Dear Catherine:
My 3.5 year old daughter Emily (not her real name) had her scooter at the park. When one of her friends took it to use, she cried and screamed.
I was not there. I normally would have Active Listened her but my helper took another helper's advice to ignore her. And then Emily stopped crying! So my helper told me she thought that was a better approach.
Is it?
Dear Reader:
I hear your intention to use the P.E.T. skills and it's a bit jarring when another caregiver tries something else that seems to have worked. When faced with no adult response, your daughter's tears halted and that's puzzling: Was that a helpful strategy?
I am not a "parenting expert" -- what I can help with is shedding P.E.T. light on who owns the problem and our optimal role; the benefits of focusing on needs rather than on behavior; and how an array of communication skills can move your daughter toward resilience and independent problem-solving.
Can Ignoring Help when the Child Owns the Problem?
Since you mention Active Listening, you already realize Emily was showing non-verbally that she had a problem.
When children are upset by challenges in their lives, our optimal role is to become a helper to them (rather than, say, to go in to fix the situation). We can aid them in releasing strong emotions, gaining insight and moving towards solving their own problems.
Let's consider ignoring in light of the 5 Helping Skills:
- Attending -- this means giving the child our full attention, not zero
- Acknowledgments -- showing we are following along with the child's communications, instead of pretending we don't hear
- Door-openers -- we invite them to talk more about the problem, rather than send the message that we don't want to know
- Active Listening -- since we are reflecting back the child's entire message with a guess at her underlying feelings, this requires engagement and effort on our part
- Silence -- In P.E.T., silence conveys I am putting myself in your shoes and understanding your experience. The silent treatment at the park lacked important qualities:
We Best Foster Resilience by Focusing on Needs not Behavior
Your helper likely felt she was acting in Emily's best interests by assisting her to develop "a thicker skin." Yet by deciding to ignore the behavior, she fell into a common trap.
By zooming in on behavior, we often feel in an uncomfortable bind: Gee, I don't want to encourage this! If I give her attention or Active Listen her, isn't that rewarding unacceptable behavior? I need to teach her that that is NOT a good way to act.
Dr. Gordon points out that, in raising children, we often rely too much on unacceptance of behavior. We think the optimal way to guide is to send the message that their behavior -- here, the crying and screaming that many might deem "too sensitive" or "clingy" or "wimpy" or "babyish" or "crybaby" -- needs to change.
He advocates a vastly different approach:
“When a person is able to feel and communicate genuine acceptance of another, he possesses a capacity for being a powerful helping agent for the other. His acceptance of the other, as he is, is an important factor in fostering a relationship in which the other person can grow, develop, make constructive changes, learn to solve problems, move in the direction of psychological health, become more productive and creative, and actualize his fullest potential. ”
P.E.T. asks us to make an important cognitive shift from behavior-focused to needs-focused parenting.
-------------------------
◆ DIRECTIONS
1. Answer these questions about the parenting column, one line per answer, marked (a), (b), (c) as below.
(a) How old is the daughter described in the letter?
(b) According to the column, what does silence convey in P.E.T.?
(c) What cognitive shift does P.E.T. ask us to make?
2. Summarize the parenting column in two sentences.
3. Carry the parenting column forward, beginning right after its final sentence.

◆ Saved data entries
-------------------------
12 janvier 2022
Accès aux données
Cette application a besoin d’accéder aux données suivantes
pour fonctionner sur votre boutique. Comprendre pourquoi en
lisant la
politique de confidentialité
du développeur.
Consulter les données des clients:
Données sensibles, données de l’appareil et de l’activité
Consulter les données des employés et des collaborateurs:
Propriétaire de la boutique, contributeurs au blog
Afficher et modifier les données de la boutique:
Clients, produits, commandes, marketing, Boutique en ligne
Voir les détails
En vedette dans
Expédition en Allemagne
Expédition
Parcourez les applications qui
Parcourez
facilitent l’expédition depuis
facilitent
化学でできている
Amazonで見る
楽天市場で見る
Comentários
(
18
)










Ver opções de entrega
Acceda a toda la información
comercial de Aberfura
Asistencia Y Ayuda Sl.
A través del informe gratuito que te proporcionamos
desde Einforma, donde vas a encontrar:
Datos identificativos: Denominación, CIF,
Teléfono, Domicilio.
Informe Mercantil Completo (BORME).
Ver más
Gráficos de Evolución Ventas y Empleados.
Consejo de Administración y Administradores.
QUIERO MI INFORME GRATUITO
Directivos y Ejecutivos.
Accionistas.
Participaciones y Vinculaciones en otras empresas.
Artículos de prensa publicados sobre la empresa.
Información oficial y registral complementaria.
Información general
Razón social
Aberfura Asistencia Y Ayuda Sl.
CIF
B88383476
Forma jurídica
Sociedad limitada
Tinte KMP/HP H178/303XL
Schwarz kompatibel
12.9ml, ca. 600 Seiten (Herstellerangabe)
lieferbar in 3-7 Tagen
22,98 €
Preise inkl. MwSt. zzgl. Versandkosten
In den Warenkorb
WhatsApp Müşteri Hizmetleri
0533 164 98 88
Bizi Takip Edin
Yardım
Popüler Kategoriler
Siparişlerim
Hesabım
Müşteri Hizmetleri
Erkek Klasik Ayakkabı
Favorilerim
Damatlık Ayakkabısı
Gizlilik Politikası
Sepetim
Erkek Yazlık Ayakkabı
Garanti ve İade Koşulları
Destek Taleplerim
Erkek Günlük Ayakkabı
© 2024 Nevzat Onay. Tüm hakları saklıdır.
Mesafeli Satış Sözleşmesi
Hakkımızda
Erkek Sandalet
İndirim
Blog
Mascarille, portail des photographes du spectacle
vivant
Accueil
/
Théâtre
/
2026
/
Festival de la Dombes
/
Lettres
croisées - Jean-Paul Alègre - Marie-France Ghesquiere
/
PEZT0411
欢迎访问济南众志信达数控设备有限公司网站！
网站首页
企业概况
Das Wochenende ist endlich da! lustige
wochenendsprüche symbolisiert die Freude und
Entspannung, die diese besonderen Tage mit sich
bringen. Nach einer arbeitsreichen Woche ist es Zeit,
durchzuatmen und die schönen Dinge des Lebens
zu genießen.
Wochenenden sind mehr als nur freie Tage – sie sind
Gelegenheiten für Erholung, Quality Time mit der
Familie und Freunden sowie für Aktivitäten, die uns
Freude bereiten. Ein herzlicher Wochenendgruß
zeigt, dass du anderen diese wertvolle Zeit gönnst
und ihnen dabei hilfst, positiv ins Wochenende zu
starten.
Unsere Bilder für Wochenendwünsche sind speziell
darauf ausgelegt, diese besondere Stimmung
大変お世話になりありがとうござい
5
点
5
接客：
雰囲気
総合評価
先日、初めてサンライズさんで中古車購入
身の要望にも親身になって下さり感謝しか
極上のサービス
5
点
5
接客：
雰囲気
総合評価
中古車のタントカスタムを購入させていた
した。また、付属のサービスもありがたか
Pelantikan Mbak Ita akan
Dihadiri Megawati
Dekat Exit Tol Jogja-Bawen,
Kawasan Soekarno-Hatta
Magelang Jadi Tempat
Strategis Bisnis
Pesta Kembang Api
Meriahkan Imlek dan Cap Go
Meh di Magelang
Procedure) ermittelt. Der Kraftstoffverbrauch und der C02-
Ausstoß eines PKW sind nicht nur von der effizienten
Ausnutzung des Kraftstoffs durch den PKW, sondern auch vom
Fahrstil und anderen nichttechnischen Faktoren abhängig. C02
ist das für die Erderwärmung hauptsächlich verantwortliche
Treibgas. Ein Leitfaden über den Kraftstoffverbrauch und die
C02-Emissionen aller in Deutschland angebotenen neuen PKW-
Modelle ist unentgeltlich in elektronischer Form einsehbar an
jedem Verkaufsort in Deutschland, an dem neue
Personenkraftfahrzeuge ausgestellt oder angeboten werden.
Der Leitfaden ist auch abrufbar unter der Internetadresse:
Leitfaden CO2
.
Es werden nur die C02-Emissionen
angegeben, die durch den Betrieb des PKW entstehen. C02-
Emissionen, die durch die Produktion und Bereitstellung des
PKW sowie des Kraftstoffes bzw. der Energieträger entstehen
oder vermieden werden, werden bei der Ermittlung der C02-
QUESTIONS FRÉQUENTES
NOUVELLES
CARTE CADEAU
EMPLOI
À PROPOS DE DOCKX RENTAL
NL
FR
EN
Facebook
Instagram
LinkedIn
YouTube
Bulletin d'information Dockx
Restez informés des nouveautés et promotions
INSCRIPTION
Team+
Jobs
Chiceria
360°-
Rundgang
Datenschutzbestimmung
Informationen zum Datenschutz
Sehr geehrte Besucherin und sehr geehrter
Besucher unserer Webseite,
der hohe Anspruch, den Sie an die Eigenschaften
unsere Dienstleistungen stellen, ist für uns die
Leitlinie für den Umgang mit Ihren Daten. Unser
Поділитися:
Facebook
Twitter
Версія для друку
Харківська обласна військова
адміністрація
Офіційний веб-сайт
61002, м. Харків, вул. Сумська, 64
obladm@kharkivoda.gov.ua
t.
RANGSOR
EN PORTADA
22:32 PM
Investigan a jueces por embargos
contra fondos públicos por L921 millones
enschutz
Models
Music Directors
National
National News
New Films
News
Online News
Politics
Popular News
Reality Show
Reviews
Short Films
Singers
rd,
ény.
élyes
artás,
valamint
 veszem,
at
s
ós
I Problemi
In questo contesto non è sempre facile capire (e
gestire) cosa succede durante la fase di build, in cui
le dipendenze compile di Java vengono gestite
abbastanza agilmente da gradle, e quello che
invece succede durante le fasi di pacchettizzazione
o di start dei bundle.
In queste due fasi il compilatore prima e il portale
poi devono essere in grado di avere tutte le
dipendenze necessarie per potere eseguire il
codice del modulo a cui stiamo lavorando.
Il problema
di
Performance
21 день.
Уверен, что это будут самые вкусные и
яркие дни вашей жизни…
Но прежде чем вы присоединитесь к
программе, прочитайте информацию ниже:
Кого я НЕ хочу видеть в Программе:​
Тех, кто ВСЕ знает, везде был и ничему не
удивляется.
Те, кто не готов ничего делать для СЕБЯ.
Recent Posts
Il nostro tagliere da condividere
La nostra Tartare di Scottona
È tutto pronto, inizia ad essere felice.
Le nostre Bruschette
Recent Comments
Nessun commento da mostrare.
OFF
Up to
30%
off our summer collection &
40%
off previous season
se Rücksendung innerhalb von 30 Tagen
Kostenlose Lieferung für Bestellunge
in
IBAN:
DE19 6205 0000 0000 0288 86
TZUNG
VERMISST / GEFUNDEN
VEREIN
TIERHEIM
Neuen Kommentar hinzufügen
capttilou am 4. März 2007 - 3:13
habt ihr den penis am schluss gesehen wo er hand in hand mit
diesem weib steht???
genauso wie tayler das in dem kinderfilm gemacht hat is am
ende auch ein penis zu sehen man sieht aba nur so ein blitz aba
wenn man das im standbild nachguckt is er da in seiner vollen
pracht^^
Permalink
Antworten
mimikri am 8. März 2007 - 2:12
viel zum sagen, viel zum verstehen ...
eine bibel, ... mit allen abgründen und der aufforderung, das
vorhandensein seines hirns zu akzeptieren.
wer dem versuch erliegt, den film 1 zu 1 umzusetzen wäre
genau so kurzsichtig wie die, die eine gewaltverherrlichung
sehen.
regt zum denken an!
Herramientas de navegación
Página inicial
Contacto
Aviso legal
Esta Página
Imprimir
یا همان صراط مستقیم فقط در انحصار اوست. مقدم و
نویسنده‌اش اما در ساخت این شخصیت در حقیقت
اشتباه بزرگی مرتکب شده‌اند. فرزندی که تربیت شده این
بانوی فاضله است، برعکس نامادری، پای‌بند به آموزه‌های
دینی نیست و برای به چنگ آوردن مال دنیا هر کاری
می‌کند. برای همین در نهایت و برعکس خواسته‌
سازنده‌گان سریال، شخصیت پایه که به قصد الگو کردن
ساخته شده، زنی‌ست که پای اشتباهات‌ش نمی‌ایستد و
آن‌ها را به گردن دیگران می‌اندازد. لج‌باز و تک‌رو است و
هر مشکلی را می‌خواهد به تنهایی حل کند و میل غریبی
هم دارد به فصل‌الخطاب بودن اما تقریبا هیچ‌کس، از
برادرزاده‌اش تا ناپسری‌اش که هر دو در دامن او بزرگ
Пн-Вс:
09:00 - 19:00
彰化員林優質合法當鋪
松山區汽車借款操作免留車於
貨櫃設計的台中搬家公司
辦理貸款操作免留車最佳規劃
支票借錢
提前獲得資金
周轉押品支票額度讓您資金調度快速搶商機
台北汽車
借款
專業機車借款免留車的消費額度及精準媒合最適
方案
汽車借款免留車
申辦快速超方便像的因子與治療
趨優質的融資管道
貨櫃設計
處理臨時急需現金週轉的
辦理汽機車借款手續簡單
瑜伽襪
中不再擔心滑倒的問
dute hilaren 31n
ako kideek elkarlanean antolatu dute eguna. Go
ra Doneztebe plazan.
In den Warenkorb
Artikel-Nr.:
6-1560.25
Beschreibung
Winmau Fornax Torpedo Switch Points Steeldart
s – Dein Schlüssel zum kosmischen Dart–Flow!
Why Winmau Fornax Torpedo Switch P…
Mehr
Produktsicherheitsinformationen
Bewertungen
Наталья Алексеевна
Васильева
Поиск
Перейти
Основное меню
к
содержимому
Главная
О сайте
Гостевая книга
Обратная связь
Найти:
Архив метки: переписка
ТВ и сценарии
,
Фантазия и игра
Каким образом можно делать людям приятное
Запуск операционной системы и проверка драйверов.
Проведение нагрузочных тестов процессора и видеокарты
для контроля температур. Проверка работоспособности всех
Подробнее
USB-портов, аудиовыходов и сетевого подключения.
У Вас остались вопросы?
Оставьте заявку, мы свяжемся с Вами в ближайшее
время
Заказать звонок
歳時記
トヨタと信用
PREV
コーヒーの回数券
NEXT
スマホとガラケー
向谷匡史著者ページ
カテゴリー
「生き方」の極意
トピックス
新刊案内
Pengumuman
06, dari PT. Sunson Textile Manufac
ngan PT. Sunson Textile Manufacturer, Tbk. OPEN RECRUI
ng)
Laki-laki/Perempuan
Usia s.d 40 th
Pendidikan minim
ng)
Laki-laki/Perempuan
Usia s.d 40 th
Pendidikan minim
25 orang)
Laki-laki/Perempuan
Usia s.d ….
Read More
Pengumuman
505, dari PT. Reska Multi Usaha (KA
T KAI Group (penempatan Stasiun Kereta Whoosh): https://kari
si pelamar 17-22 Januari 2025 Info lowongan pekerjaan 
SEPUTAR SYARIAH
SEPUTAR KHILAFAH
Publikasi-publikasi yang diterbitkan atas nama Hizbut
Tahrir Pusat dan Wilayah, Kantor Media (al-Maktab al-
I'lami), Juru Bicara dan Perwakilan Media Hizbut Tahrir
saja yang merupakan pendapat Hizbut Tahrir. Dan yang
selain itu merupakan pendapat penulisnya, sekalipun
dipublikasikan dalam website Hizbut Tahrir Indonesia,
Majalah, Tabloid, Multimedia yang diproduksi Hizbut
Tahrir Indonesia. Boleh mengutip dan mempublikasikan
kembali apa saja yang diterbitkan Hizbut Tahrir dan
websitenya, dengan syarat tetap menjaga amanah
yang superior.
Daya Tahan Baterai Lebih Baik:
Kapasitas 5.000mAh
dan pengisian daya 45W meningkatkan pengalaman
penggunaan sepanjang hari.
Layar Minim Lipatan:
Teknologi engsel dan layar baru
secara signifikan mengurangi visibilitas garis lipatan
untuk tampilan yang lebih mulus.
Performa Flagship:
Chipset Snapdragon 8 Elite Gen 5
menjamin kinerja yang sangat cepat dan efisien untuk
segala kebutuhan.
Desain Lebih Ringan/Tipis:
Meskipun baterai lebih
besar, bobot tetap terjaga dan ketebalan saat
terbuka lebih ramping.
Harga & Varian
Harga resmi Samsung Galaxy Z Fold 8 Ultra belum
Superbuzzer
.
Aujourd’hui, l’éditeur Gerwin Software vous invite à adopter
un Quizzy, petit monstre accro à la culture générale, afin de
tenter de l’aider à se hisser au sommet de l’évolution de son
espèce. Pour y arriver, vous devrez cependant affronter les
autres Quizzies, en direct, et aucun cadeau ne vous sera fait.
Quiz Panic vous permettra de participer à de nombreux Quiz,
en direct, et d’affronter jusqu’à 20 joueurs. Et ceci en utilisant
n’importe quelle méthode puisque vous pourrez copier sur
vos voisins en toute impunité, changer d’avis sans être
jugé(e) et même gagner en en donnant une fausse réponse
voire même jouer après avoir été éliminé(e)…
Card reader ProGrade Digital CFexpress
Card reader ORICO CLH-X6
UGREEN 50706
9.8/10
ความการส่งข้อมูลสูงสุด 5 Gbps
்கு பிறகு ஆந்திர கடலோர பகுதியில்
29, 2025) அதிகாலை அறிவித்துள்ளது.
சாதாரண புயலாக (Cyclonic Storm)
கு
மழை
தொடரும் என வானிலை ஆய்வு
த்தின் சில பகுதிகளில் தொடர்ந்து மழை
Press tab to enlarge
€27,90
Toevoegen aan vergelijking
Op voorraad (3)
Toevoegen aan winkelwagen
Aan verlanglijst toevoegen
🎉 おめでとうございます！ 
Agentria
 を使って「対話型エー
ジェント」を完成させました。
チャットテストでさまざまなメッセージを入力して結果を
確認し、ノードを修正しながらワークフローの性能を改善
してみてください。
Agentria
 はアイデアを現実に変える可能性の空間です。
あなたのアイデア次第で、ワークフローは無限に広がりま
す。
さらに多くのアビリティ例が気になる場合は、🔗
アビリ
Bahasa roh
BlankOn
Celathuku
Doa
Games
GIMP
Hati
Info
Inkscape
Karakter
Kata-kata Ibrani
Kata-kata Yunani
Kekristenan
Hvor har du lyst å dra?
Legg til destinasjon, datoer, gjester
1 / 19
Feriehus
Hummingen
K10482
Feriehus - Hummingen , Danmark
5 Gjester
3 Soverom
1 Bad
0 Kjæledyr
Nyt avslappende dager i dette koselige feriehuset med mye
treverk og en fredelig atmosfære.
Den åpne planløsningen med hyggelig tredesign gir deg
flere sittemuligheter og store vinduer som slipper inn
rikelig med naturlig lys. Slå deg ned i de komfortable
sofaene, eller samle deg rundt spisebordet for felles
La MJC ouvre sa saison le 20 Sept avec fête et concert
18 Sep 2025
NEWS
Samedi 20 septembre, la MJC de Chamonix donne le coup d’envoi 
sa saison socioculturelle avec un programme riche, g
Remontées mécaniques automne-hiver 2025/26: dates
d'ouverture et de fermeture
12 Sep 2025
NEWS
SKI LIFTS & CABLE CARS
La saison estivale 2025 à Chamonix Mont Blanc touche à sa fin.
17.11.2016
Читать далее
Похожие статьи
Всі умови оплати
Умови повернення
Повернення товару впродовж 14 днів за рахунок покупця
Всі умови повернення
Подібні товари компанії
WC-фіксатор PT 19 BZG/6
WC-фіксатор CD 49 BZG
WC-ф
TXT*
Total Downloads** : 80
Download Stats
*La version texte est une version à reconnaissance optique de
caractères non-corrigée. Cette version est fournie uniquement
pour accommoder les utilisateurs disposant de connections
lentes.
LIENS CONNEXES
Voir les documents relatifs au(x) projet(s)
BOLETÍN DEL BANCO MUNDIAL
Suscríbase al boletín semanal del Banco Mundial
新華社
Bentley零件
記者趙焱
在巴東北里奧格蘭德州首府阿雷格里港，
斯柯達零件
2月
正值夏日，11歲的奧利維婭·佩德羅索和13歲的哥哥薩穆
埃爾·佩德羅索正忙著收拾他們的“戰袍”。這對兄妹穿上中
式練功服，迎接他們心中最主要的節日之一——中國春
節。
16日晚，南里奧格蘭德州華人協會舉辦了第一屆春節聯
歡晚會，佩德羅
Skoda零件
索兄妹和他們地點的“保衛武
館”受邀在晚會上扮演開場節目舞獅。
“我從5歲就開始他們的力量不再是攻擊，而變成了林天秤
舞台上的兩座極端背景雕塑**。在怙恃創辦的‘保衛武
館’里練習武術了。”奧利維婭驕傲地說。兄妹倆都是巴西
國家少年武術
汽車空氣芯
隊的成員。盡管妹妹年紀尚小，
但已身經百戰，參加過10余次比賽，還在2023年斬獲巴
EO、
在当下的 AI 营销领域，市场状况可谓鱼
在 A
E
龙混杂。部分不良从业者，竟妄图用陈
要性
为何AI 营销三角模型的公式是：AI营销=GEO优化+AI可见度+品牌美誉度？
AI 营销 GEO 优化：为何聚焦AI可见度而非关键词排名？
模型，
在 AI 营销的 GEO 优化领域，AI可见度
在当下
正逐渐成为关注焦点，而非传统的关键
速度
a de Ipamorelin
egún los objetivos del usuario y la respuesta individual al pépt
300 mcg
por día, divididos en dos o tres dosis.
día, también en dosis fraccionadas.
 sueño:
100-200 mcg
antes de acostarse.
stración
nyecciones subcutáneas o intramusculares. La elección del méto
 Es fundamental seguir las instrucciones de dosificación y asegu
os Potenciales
-------------------------
◆ ANSWERS BY ITEM NUMBER
1.
(a) She is 3.5 years old.
(b) It conveys "I am putting myself in your shoes and understanding your experience."
(c) It asks us to shift from behavior-focused to needs-focused parenting.

2. A parent asks whether a helper was right to ignore a 3.5-year-old who cried and screamed when a friend took her scooter at the park, since the crying then stopped. The reply weighs ignoring against the five P.E.T. Helping Skills, calls the choice to ignore the behavior a common trap, and urges a shift from behavior-focused to needs-focused parenting.

3.
With the P.E.T. focus on needs, we are not saying all behavior is acceptable! (We can later Problem-Solve and Consult on more socially acceptable ways of getting needs met besides whining, pushing, hitting, becoming a dead-weight in our arms etc.) We are just saying that all emotions are acceptable. And that's huge for a child's burgeoning resilience.
Looking past behavior to focus on needs allows us to be more solution-minded: What is driving this behavior? What valid needs is my child trying to meet? How can I help my child meet those needs?
In that particular hard moment at the park, Emily didn't choose her behavior; she didn't want to be crying. She was overwhelmed and, just then, without skills to assert herself or otherwise meet needs that might have included:
- Control -- I want to use my scooter when I want to
- Mattering -- I want Derek to listen to me
- Acknowledgment -- I want him to admit that it is mine
- Understanding -- I need him and my helper to see my point of view
- Empathy -- It would be really good to know someone knows what it's like to be me right now
- Support -- How do I get Derek to hear me and give me my scooter back, especially when I can't even talk calmly?
Active Listening First Can Help So Much
With those needs in mind, we reach for the skills that can best help Emily meet them.
Since she was really upset, Active Listening would have been the most useful as a start. The more we Active Listen and reflect back compassionately their experience, the better children will be able to manage difficult feelings and grow from there.
In The Secret to Raising a Resilient Child, Dr. Laura Markham's third point speaks to this:
3. Emotional regulation. When kids feel overwhelmed by their emotions, they crumble. By contrast, kids who have better emotional regulation can tolerate the frustration of practicing, or the disappointment of losing. They're more likely to apply themselves, and to overcome setbacks. So accept your child's emotions, and honor them. She learns from experience that she can tolerate any emotion she feels and come out the other end intact, and the sun will come up the next day.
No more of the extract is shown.